Di fronte alla scomparsa di Papa Francesco il Governo ha indetto cinque giorni di lutto nazionale, che ricomprendono naturalmente anche la giornata della Festa della Liberazione. In merito al 25 aprile è stato chiesto di svolgere le consuete manifestazioni celebrative con sobrietà, visto il particolare momento legato all’ultimo saluto del mondo rivolto a Jorge Mario Bergoglio.
Non ci si aspettava, in tutta sincerità, che venissero fuori delle polemiche politiche spicciole dalla richiesta di sobrietà avanzata dal Governo Meloni, eppure la sinistra, tramite alcuni suoi esponenti come Nicola Fratoianni, il quale ama distinguersi con dispute farlocche e talvolta ributtanti, l’ha buttata in caciara anche questa volta. Pure alla Camera dei Deputati, durante la commemorazione dedicata al Pontefice defunto, le opposizioni, ad iniziare dalla segretaria del PD Elly Schlein, non hanno esitato a cavalcare la morte del Papa, (è brutto dirlo, ma così è stato), per attaccare a livello politico il Governo. Sapevamo della scarsità di argomenti credibili della quale è afflitta la sinistra, ma non immaginavamo che si giungesse persino a strumentalizzare il decesso di Papa Francesco.

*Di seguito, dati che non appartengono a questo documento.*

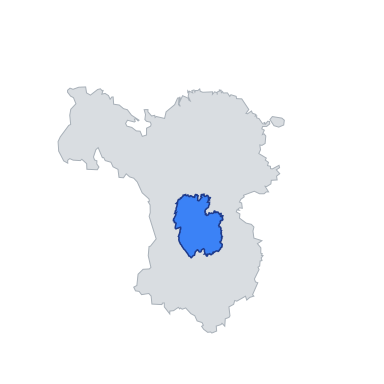 China, with Qinghai highlighted, rotated 250°
{"feature_id": "CHN-1151", "entity_name": "Qinghai", "entity_type": "Province", "adm_level": 1, "iso_a3": "CHN", "parent_name": "China", "parent_adm1": "", "projection": "equal_earth", "projection_center": [96.897, 35.43], "detail": "fine", "context": "in_parent", "style": "filled", "palette": "blue", "viewbox_px": 384, "rotation_deg": 250, "n_neighbors": 0, "source": "natural_earth", "source_scale": "10m", "svg_char_len": 9542}
<svg xmlns="http://www.w3.org/2000/svg" viewBox="0 0 384 384"><g transform="rotate(250 192 192)"><path d="M219.4,280.5L212.6,277.3L211.9,273.7L213.0,271.8L208.2,270.8L205.3,267.9L198.5,273.4L196.9,271.8L193.7,274.0L191.0,272.0L189.3,274.5L187.1,273.8L186.2,275.4L187.3,282.9L184.9,282.6L184.0,278.8L179.2,280.7L178.0,276.9L174.2,276.1L175.9,270.5L172.6,268.9L171.6,264.1L172.4,262.6L165.9,264.0L166.7,261.9L165.7,259.1L167.2,254.9L171.4,250.8L171.3,239.3L169.6,239.4L168.5,235.5L166.3,233.1L164.7,234.9L159.5,233.7L160.9,231.3L160.2,229.4L158.7,230.2L159.8,228.1L158.2,226.8L155.0,229.5L151.2,227.7L144.3,232.2L141.3,236.7L137.9,238.2L134.4,235.9L127.5,234.4L122.3,241.0L121.1,235.8L116.0,237.6L111.0,235.7L110.0,236.9L108.7,235.6L107.9,237.0L106.4,234.5L103.6,234.3L103.9,232.4L99.3,230.3L98.8,228.3L96.2,228.5L88.9,220.9L85.8,220.9L84.2,222.8L74.8,213.8L73.0,214.5L73.2,210.2L71.7,206.5L75.8,206.6L74.1,196.8L75.4,195.0L72.2,192.7L71.4,187.4L62.6,185.3L61.5,183.8L61.5,179.9L54.7,176.9L58.4,175.3L57.5,173.9L57.7,168.9L52.9,167.6L52.7,162.4L54.1,161.6L54.8,158.7L59.0,156.0L62.5,155.1L62.9,157.1L65.9,156.8L69.1,152.7L74.8,152.3L78.0,149.4L85.2,146.4L85.2,142.7L87.0,141.4L86.4,140.4L88.3,139.7L86.8,134.1L87.7,130.4L85.0,129.4L93.5,126.7L97.2,128.0L97.7,126.2L96.5,125.2L100.4,116.0L108.2,118.0L111.4,116.7L112.8,109.5L116.7,108.3L118.4,105.1L122.5,104.7L123.0,108.2L133.2,113.2L136.1,119.6L134.3,125.6L135.2,127.6L147.1,129.1L155.5,133.0L155.3,134.4L160.2,142.3L183.8,143.4L186.9,145.7L194.2,148.2L197.9,147.4L197.9,148.8L200.2,149.2L208.3,144.9L220.1,144.0L224.9,142.0L227.5,138.6L231.6,136.4L228.8,132.5L230.7,128.4L238.6,130.2L242.7,126.4L247.7,126.0L251.2,121.2L254.6,120.8L254.9,119.5L265.8,119.0L264.7,116.2L258.6,111.4L255.4,111.4L253.8,113.3L251.0,112.1L247.3,113.1L245.3,110.6L249.3,101.0L254.7,102.7L260.4,99.7L259.7,97.8L262.6,91.2L265.2,88.5L264.3,86.0L261.6,85.1L265.1,82.1L276.0,80.7L285.2,83.4L288.9,87.1L296.7,98.9L297.0,101.1L306.0,103.4L311.2,106.4L314.6,113.1L321.2,112.9L323.6,110.7L328.4,109.2L330.2,109.9L331.3,112.9L329.2,115.3L329.2,121.4L327.1,128.0L321.2,126.8L317.8,129.7L320.6,138.4L320.3,141.2L317.5,142.3L318.2,143.5L314.8,140.7L314.4,144.0L311.2,146.5L307.2,146.8L308.7,149.1L308.3,150.4L301.3,148.4L298.6,153.4L293.8,156.1L291.4,159.4L284.9,161.4L277.6,166.8L277.2,165.7L279.8,164.5L280.2,162.8L277.7,162.8L277.5,161.8L281.5,155.9L279.1,153.0L276.1,153.4L273.3,157.5L268.5,160.5L266.9,164.0L261.3,164.3L261.1,168.8L267.5,171.1L268.0,175.6L269.7,176.8L271.9,176.7L274.0,173.4L276.2,172.5L280.7,174.8L285.7,175.2L284.5,178.8L282.5,178.0L277.3,180.0L276.8,183.2L274.6,182.8L275.2,184.2L270.5,191.4L276.2,195.1L280.0,205.6L285.2,210.6L285.0,211.9L278.7,209.2L276.4,210.3L279.7,210.0L285.7,216.1L281.5,220.5L279.3,220.5L278.1,221.5L283.3,221.1L287.7,223.9L285.0,226.5L287.3,226.5L287.2,228.8L284.9,228.9L286.2,230.0L285.3,232.1L286.2,234.5L283.8,234.2L282.0,236.3L279.1,245.6L276.8,244.6L278.4,247.6L276.5,249.5L274.8,249.0L277.3,249.8L277.6,254.0L275.3,253.6L275.9,255.1L274.4,255.2L273.0,259.2L268.9,260.2L270.1,261.8L266.8,266.2L264.5,265.8L262.5,270.6L250.1,273.6L247.4,269.6L246.5,270.9L247.8,275.6L245.4,275.7L243.0,278.6L241.7,277.3L241.5,278.9L239.6,278.1L238.0,280.1L231.9,281.7L230.7,284.4L232.6,287.3L231.8,288.9L229.4,288.4L228.1,284.6L229.4,280.7L227.5,279.2L225.4,281.1L221.9,277.8L222.0,279.6L219.4,280.5ZM233.4,290.0L235.4,293.3L230.7,301.7L227.9,303.3L223.6,301.1L223.3,295.7L226.3,291.7L233.4,290.0ZM285.6,213.3L283.9,212.9L282.2,211.2L283.5,211.5L285.6,213.3ZM288.5,222.6L287.3,223.0L286.9,222.1L288.5,222.6ZM278.6,252.6L277.9,253.7L277.9,252.3L278.6,252.6ZM231.3,284.0L232.5,283.4L232.5,284.2L231.3,284.0Z" fill="#d9dde1" stroke="#a8b0b8" stroke-width="1"/><path d="M143.7,164.2L144.2,164.2L144.7,163.9L145.4,164.0L146.1,163.8L146.6,163.4L147.2,163.4L147.6,163.2L148.4,163.4L149.5,163.1L151.1,163.2L151.8,163.3L152.3,163.7L153.2,163.9L153.6,164.2L154.6,164.2L155.0,164.0L155.7,164.9L156.3,165.1L156.9,165.9L157.3,166.0L157.8,166.5L158.4,166.7L158.5,167.2L158.9,167.2L159.3,167.4L159.7,167.5L160.7,168.0L160.7,168.4L160.8,168.5L161.8,169.0L162.6,169.2L162.8,169.2L162.9,167.9L162.7,167.3L162.9,167.1L162.9,166.8L162.9,166.0L163.0,165.2L162.8,164.5L163.1,164.0L163.7,163.9L164.7,164.2L168.1,166.4L169.0,165.6L169.1,165.3L169.3,165.0L169.6,165.1L169.9,165.4L170.6,165.5L171.0,165.2L171.2,164.7L171.4,164.7L172.1,165.0L172.4,165.3L172.9,165.4L173.0,165.5L172.9,165.7L173.0,165.8L174.9,167.7L175.2,168.2L176.3,169.1L177.3,169.4L177.7,169.7L178.0,170.1L178.0,169.5L177.8,169.3L177.7,168.9L177.8,168.4L178.8,169.4L179.8,169.7L180.0,170.0L180.2,170.6L180.3,170.8L182.3,171.6L183.5,172.7L185.4,173.9L185.8,174.4L186.0,174.4L186.1,173.8L186.6,173.1L186.9,173.8L187.1,174.1L187.2,174.3L187.1,174.6L187.1,174.8L187.6,175.2L187.9,175.2L188.6,175.8L189.0,176.0L189.6,176.7L189.6,177.0L189.3,177.2L189.2,178.0L189.6,178.3L189.8,178.6L190.3,179.0L190.3,179.3L189.9,179.5L189.9,179.8L190.4,180.2L190.6,180.7L190.7,180.9L191.0,182.0L191.4,182.1L192.1,182.7L191.6,183.6L191.9,184.1L191.8,184.5L191.8,185.1L191.2,185.0L190.9,185.0L190.7,185.1L190.4,185.6L190.6,186.5L190.6,187.1L189.8,187.0L189.5,187.2L189.2,187.7L188.6,187.8L188.6,188.2L188.5,188.6L189.0,189.2L189.0,189.4L188.8,189.6L188.5,190.1L188.2,190.2L187.7,190.7L187.3,190.8L186.9,191.2L186.8,191.5L186.9,191.8L186.8,192.0L186.5,192.0L186.1,192.4L186.1,192.6L186.3,192.8L186.5,192.9L186.8,192.6L187.0,193.1L187.1,193.3L187.3,193.4L187.7,193.5L188.0,193.7L188.4,194.6L188.2,194.8L188.1,195.1L187.8,195.1L187.7,195.4L187.4,195.5L187.5,195.7L187.2,195.8L187.2,196.0L186.7,196.0L186.3,196.5L186.0,196.2L185.6,196.0L185.5,195.7L185.3,195.6L184.1,195.2L183.7,195.0L182.8,194.8L182.2,194.4L181.5,195.1L181.4,195.6L181.5,195.9L182.0,196.7L182.3,197.4L182.6,197.7L183.2,197.9L183.3,198.4L183.4,199.2L183.7,199.0L184.1,199.2L184.4,199.2L185.0,198.8L185.4,199.3L185.6,200.1L186.0,200.1L186.3,200.0L186.3,200.3L185.9,200.7L185.8,200.9L185.8,201.3L186.1,201.7L185.7,202.6L185.2,202.1L184.8,201.9L184.6,201.9L184.4,202.2L184.2,202.1L183.5,202.4L183.3,203.1L183.2,203.7L183.3,203.9L183.7,204.2L183.8,204.6L183.5,205.4L183.3,205.6L183.0,205.5L182.6,205.7L182.3,205.8L181.8,205.6L181.0,205.5L180.9,206.0L180.9,206.5L180.7,207.0L180.4,207.3L180.0,206.9L180.1,206.7L180.5,206.2L180.2,205.8L180.1,205.5L179.7,205.0L179.0,205.2L178.8,205.8L178.4,205.7L178.5,205.0L178.4,204.4L177.9,203.8L177.4,203.7L177.1,203.2L176.9,203.7L176.6,203.9L176.6,204.4L176.4,205.0L175.4,204.5L174.2,204.1L173.9,203.4L173.3,202.9L172.2,202.4L171.7,201.5L171.7,201.1L171.5,200.2L171.3,200.0L171.1,199.6L171.0,199.4L171.1,199.1L170.1,197.9L169.8,197.8L169.3,197.9L169.0,197.3L168.1,197.2L167.9,197.2L167.3,197.7L166.7,197.8L166.6,197.2L166.4,196.9L166.2,196.9L166.0,197.4L164.9,197.8L164.8,198.1L165.0,198.6L164.9,199.4L165.1,199.6L165.4,199.7L165.5,200.2L165.6,200.4L166.1,200.5L166.6,200.9L166.5,201.1L166.0,201.3L165.8,201.7L165.5,202.2L165.4,202.6L165.5,203.1L165.5,203.3L165.0,203.7L164.8,204.1L164.9,204.8L165.1,205.3L165.8,205.8L166.0,205.9L166.1,206.1L166.5,206.4L166.5,206.6L166.1,207.0L165.9,206.8L164.8,206.7L164.6,207.2L165.0,207.4L164.9,207.8L164.9,208.1L164.5,208.2L164.4,208.3L164.2,208.8L164.4,209.3L164.2,209.5L163.9,209.5L163.8,209.8L163.6,209.9L163.0,209.8L162.6,210.0L161.7,210.1L162.0,210.6L161.8,211.1L162.0,211.6L161.9,212.0L161.7,212.0L161.3,211.7L160.4,211.5L160.0,211.1L159.6,210.5L159.1,210.7L158.8,211.3L159.2,211.9L159.2,212.5L159.3,212.7L159.1,213.0L158.9,212.9L158.7,212.4L158.6,212.0L158.4,211.8L157.4,211.8L157.0,211.9L156.8,211.6L156.4,211.5L155.6,211.6L155.2,211.2L155.1,210.7L154.9,210.2L155.0,209.9L155.3,209.8L155.2,209.6L155.3,209.3L155.2,208.9L154.8,208.7L154.5,208.3L153.6,208.3L153.1,207.8L153.0,207.7L152.8,206.9L152.0,206.4L151.9,206.1L151.3,205.5L151.2,205.5L150.9,205.8L150.3,206.1L150.1,205.9L150.0,206.3L149.2,206.5L148.9,206.8L148.3,206.8L148.0,206.6L147.6,206.7L147.3,206.3L147.0,206.2L146.3,206.2L145.8,206.6L145.6,206.2L145.2,206.2L144.4,205.6L143.6,205.7L143.4,205.1L142.7,205.2L142.1,205.0L141.7,205.1L140.4,204.9L140.2,205.0L140.0,204.9L139.6,205.1L139.5,204.6L139.5,204.3L139.0,204.1L138.7,204.4L138.4,204.4L138.2,204.2L137.6,203.6L137.2,203.5L136.3,202.9L136.0,202.5L135.5,201.6L135.7,201.3L135.5,201.2L134.6,201.2L134.3,201.7L133.9,201.9L133.4,201.9L132.9,202.4L132.6,202.5L132.1,202.4L131.7,202.2L130.9,201.5L130.6,201.6L130.2,201.4L129.8,200.8L129.8,200.4L129.9,200.2L129.7,199.8L129.4,199.5L128.8,199.3L128.7,198.8L128.4,198.5L128.4,198.1L127.7,197.5L127.2,196.5L127.2,196.3L127.3,196.1L127.7,196.0L127.9,195.6L128.3,194.6L128.2,194.4L128.0,193.3L127.9,192.6L127.7,192.2L128.2,191.7L128.2,191.1L128.0,190.9L127.0,190.8L127.1,190.0L126.5,189.0L126.7,188.8L126.7,188.2L127.3,188.0L127.9,187.6L128.0,187.5L127.7,187.1L127.9,186.8L127.9,186.4L128.2,185.6L128.3,185.2L128.1,185.1L127.5,185.1L126.9,184.9L126.7,184.6L126.6,184.2L126.9,183.8L127.4,183.6L127.8,183.6L128.8,183.7L129.1,183.6L129.2,183.4L129.5,182.4L129.7,182.7L130.1,183.2L130.7,183.3L132.3,183.4L133.4,184.0L134.7,183.6L134.8,183.5L134.8,183.2L134.5,182.1L134.2,180.9L133.4,180.6L133.1,180.3L132.8,179.9L132.8,179.1L132.9,178.9L133.4,178.2L134.5,178.1L135.2,177.7L135.7,177.6L135.9,177.3L135.8,176.9L135.4,176.5L135.1,175.8L134.9,175.0L134.7,174.7L134.1,174.4L133.6,173.9L131.7,172.7L131.8,171.9L131.8,171.4L130.7,169.4L130.5,168.7L130.8,168.5L131.3,168.5L132.1,168.1L132.8,167.5L132.9,167.2L134.6,167.0L135.5,166.8L136.0,166.8L136.8,166.3L137.6,166.2L139.9,165.5L140.5,165.2L141.1,164.8L141.7,164.7L143.7,164.2Z" fill="#3b82f6" stroke="#1e3a8a" stroke-width="1.5"/></g></svg>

Secondo lor signori, la premier Giorgia Meloni si sarebbe rivelata ipocrita nel ricordare gli incontri avuti con Bergoglio e la bella intesa umana determinatasi con il Pontefice, essendo lei e il suo Governo, (sic!), dei persecutori di migranti, cari invece alla Chiesa del Papa argentino. La Chiesa fa la propria strada e la politica pure, e non bisogna mai tirare per la giacchetta o meglio, per l’abito talare il clero. La destra ha nel proprio DNA i valori cristiani che compongono l’identità dell’Occidente, ma nutre rispetto per la Chiesa cattolica e non pensa di appropriarsene o di rifiutarla solo quando fa comodo, in base alle battaglie politiche del momento.

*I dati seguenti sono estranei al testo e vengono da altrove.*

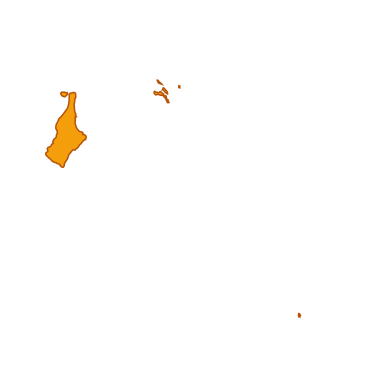 Motalava, Torba, Vanuatu, rotated 132°
{"feature_id": "77236927B68296465422624", "entity_name": "Motalava", "entity_type": "district", "adm_level": 2, "iso_a3": "VUT", "parent_name": "Vanuatu", "parent_adm1": "Torba", "projection": "albers", "projection_center": [167.627, -13.483], "detail": "fine", "context": "isolated", "style": "filled", "palette": "amber", "viewbox_px": 384, "rotation_deg": 132, "n_neighbors": 0, "source": "geoboundaries", "source_scale": "gbopen_adm2", "svg_char_len": 3650}
<svg xmlns="http://www.w3.org/2000/svg" viewBox="0 0 384 384"><g transform="rotate(132 192 192)"><path d="M197.5,346.9L198.8,347.6L200.2,348.7L201.1,348.6L202.2,348.1L203.2,347.1L204.4,346.2L205.6,345.0L207.3,343.8L209.0,342.6L211.0,341.5L212.1,341.0L213.1,340.6L220.4,339.8L223.8,339.7L225.9,339.8L227.1,339.8L228.5,339.0L230.1,338.7L232.7,338.1L235.6,336.1L236.4,334.7L236.9,332.7L237.6,332.4L238.6,331.2L239.8,331.2L240.9,330.5L242.0,329.6L242.9,329.6L244.5,329.8L246.3,329.7L247.8,329.1L248.8,327.6L249.9,328.1L250.9,328.1L251.9,327.6L252.9,327.7L254.2,328.2L255.3,328.8L256.7,328.6L257.4,327.2L258.6,326.3L259.2,326.5L260.8,326.7L261.8,326.1L262.3,324.6L262.5,321.4L262.2,320.4L262.4,319.0L262.5,317.8L262.6,316.7L262.3,314.9L262.1,314.0L261.2,312.8L261.1,312.2L260.9,310.6L260.2,309.5L260.0,308.9L260.7,307.3L260.5,305.2L259.9,304.3L258.7,304.3L256.9,305.2L256.0,305.9L253.9,306.2L253.3,306.3L251.5,306.6L250.1,307.0L248.5,307.7L246.9,308.4L245.2,308.6L242.8,308.6L241.7,308.8L240.1,308.6L239.6,307.7L238.9,306.9L237.1,307.0L236.0,306.5L234.1,306.7L232.2,307.1L230.4,306.8L228.3,307.0L227.3,307.1L226.3,306.9L225.5,306.9L224.9,306.9L224.2,306.1L223.1,306.8L222.2,307.1L221.3,308.3L221.4,310.6L222.4,311.8L221.0,312.6L221.1,313.9L222.3,316.1L222.2,317.2L222.1,318.7L221.4,321.2L219.8,323.8L219.1,324.8L218.4,325.6L217.3,326.4L216.4,327.0L214.8,328.7L214.3,328.4L213.6,328.2L213.7,329.2L213.3,329.7L212.6,329.7L211.9,330.3L211.7,331.0L211.4,331.7L209.8,334.1L209.3,334.5L208.6,335.3L207.2,336.6L207.0,336.9L206.2,337.8L205.2,338.6L203.9,339.3L203.4,339.5L202.9,340.1L202.1,340.7L201.6,340.9L200.9,341.2L200.2,341.6L199.6,341.7L199.2,341.9L198.4,342.7L196.6,344.6L196.8,345.9L197.5,346.9ZM138.2,278.6L138.5,279.3L138.3,280.7L138.6,282.8L140.0,283.1L140.7,283.5L141.8,285.6L142.2,287.2L143.1,287.0L143.9,286.3L144.1,285.3L144.1,283.9L142.3,282.7L141.8,281.9L141.3,280.3L140.4,279.3L139.6,277.8L138.2,278.6ZM203.0,353.3L203.2,353.7L203.4,353.9L203.5,354.1L204.4,354.8L204.7,355.1L204.9,355.5L205.3,355.7L205.7,355.8L206.1,355.7L206.3,355.6L206.4,355.3L206.6,355.1L206.9,354.9L207.2,354.7L207.3,354.4L207.3,354.1L207.3,353.7L207.4,353.3L207.4,353.1L207.4,352.7L207.4,352.4L207.3,352.1L207.1,351.8L207.0,351.6L206.9,351.4L206.9,350.9L206.7,350.6L206.5,350.3L206.2,350.2L205.8,350.1L205.4,350.0L205.0,350.0L204.6,350.0L204.0,350.1L203.6,350.1L203.4,350.0L203.2,349.8L202.9,349.8L202.7,349.8L202.3,350.2L202.1,350.4L201.9,350.7L201.7,351.2L201.7,351.4L202.0,351.6L202.5,352.0L202.6,352.3L202.8,352.8L203.0,353.3ZM133.8,283.0L135.9,282.4L135.5,282.1L135.4,281.0L135.7,280.0L135.8,278.7L135.7,277.7L135.7,276.4L135.4,275.8L134.3,277.1L133.9,278.7L133.7,280.6L133.5,282.1L133.8,283.0ZM140.9,269.0L140.6,270.3L139.6,271.1L140.2,271.9L140.1,272.3L139.0,274.1L138.0,275.4L138.4,276.6L140.0,276.7L140.0,275.9L140.2,274.4L140.8,272.9L141.3,271.6L141.9,270.4L141.8,269.6L140.9,269.0ZM131.9,287.6L132.1,288.7L131.9,291.3L131.9,292.5L132.2,292.7L132.5,292.2L133.4,290.2L133.2,289.3L133.0,288.4L132.5,287.5L132.1,286.5L131.9,287.6ZM211.8,28.8L211.7,28.8L211.6,28.7L211.4,28.7L211.2,28.7L211.2,28.8L211.1,29.0L211.1,29.3L211.1,29.5L211.0,29.8L210.9,29.9L210.8,30.0L210.7,30.2L210.6,30.3L210.5,30.6L210.6,30.9L210.6,31.0L210.8,31.3L211.1,31.3L211.3,31.2L211.5,30.9L211.8,30.9L212.0,30.7L212.3,30.4L212.5,30.3L212.6,30.2L212.8,30.0L212.8,29.9L212.9,29.7L213.0,29.7L213.2,29.4L213.3,29.3L213.3,29.1L213.2,28.9L212.9,28.8L212.8,28.7L212.8,28.4L212.7,28.3L212.7,28.2L212.5,28.3L212.5,28.5L212.4,28.6L212.2,28.7L211.8,28.8ZM121.4,271.9L121.8,272.9L123.0,272.0L123.2,271.4L122.7,270.7L121.9,271.5L121.4,271.9Z" fill="#f59e0b" stroke="#b45309" stroke-width="1.5"/></g></svg>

La sinistra è invece infantile e provinciale, e se i Papi riaffermano princìpi sconvenienti sui temi etici, sono reazionari medioevali, mentre se essi parlano di pace nel mondo e di accoglienza, beh, diventano dei Che Guevara in total white da supportare contro i presunti fascismi contemporanei. Va bene tutto, ma crediamo siano inascoltabili le lezioni di Cristianesimo di Elly Schlein. Fuori da Montecitorio, ecco, ha dato fastidio la parola “sobrietà” in relazione al 25 aprile. Si capisce bene come si voglia a tutti i costi montare una discussione, quanto mai inopportuna in un frangente come questo, perché, se si conosce la lingua italiana, e Fratoianni e compagni dovrebbero avere dimestichezza con la lingua di Dante, si comprende come sobrietà e divieto siano due parole assai diverse. Tentano, le sinistre, di far passare l’idea secondo la quale la classe dirigente del Governo Meloni avrebbe qualche problema storico irrisolto con il 25 aprile e proverebbe così, con il pretesto del lutto per Papa Francesco, a comprimere più che può le celebrazioni della Liberazione.
Una bugia più meschina di questa non può esistere perché, come è evidente ad ogni persona di buonsenso, se il funerale del Pontefice avviene solo il 26 aprile prossimo, è chiaro che il lutto nazionale debba durare sino al giorno prima, quindi, l’Anniversario della Liberazione è capitato in mezzo per un puro caso. Il Governo ha chiesto sobrietà perché semmai, come il resto della Nazione, ha un problema con chi usa il 25 aprile, non per ricordare la fine del nazifascismo e il ritorno della democrazia in Italia, bensì per trasformare le celebrazioni in scontri di piazza ed eventi settari.
Il Governo Meloni e la maggioranza degli italiani hanno buona memoria e si ricordano di alcuni 25 aprile rovinati da violenze, insulti per chi non è di stretta osservanza rossa e allontanamenti forzati di coloro i quali hanno pure combattuto e patito più di tutti il nazismo, ossia, i reduci e gli eredi della Brigata Ebraica. Visto il condizionamento ideologico di ogni anno che viene compiuto dalle sinistre e dai figli e figliocci del PCI, insieme alla presenza collaterale di Pro-Pal e facinorosi dei centri sociali, non solo questo, ma tutti i 25 aprile dovrebbero essere maggiormente sobri e utili come momento unificante della Nazione, anziché essere sfruttati per insistere a scavare nuovi solchi fra italiani.